It is human nature to have favorites and develop positive biases. Managers usually develop favorites based on previous experience where an individual demonstrated stellar performance. A bad manager, however, is one who fails to acknowledge that business challenges and situations change and therefore past successes cannot be accurate indicators of future effectiveness.  A manager, however may bias his decisions about individuals based on biases and gut feeling, rather that accurate mapping of individual skills and project requirements. Such decisions include selection of individuals for high-profile critical projects and nominations to the HIPO pool. Bad decisions can have adverse effects on team morale and engagement, where individuals feel cheated and powerless.

Some typical commonalities exist among bad managers. An organization can look for the following characteristics to identify signs of a bad manager.

Early career advancements under remote leadership― If an individual has served most of his/her early career under a remote manager, the weak exposure to everyday management might imbibe in an individual a strong sense of invincibility. Most employees remark that a bad manager is one who regards his/her decision as final and is averse to questioning.

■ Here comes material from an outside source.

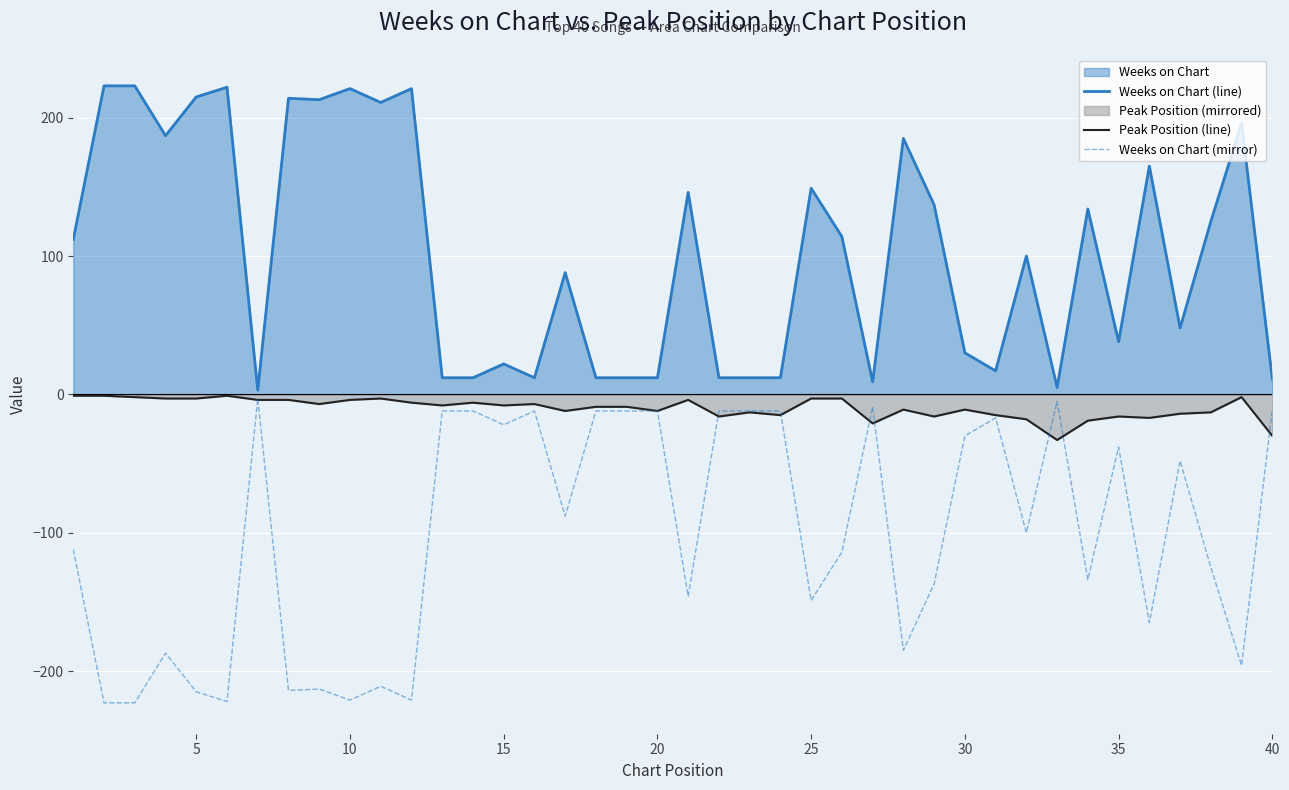

Does the chart display data point markers on the line(s)?

No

Remarkable personality difference between professional and personal life― Many remark that it is common to notice a remarkable difference in personalities between a bad manager’s professional and personal lives. The otherwise stern and bullying manager at work transforms into a docile and amiable personality outside of work. The difference in personalities is often driven by a professional approach that heavily conflicts with the manager’s personal characteristics, such as insecurity, acquired perceptions of effectiveness, and prior exposure to management styles.

Less diverse experience in 2 or lesser organizations― A common attribute among bad managers is the lack of professional diversity. Owing the lack of experience and exposure to different management styles and organizational cultures, a bad manager has uni-dimensional and siloed views about performance and professional effectiveness.

Restrictive associations― A bad manager is usually inclined to restrict his/her associations to people at the same or at higher levels of the organizational hierarchy. S/he is not usually seen having lunch with his sub-ordinates, sharing a light moment with the team, or participating in non-work discussions with his/her direct reports.

Organizations fervently look into engagement surveys and other forms of corporate forensics to identify the bad apple that leads to disengagement and turnover, oftentimes overlooking the possibility that a manager, in fact, can be the bad apple. While there are numerous research studies indicating that managers are the single largest reason for people leaving an organization, there are very few that outline the organizational response of having a bad manager. Many believe that there really is one organizational response― fire the manager! And make a big deal out of it. Not just because it eliminates the bad apple, it sends out the right message to the organization― of empowerment, of equality, and of corporate integrity.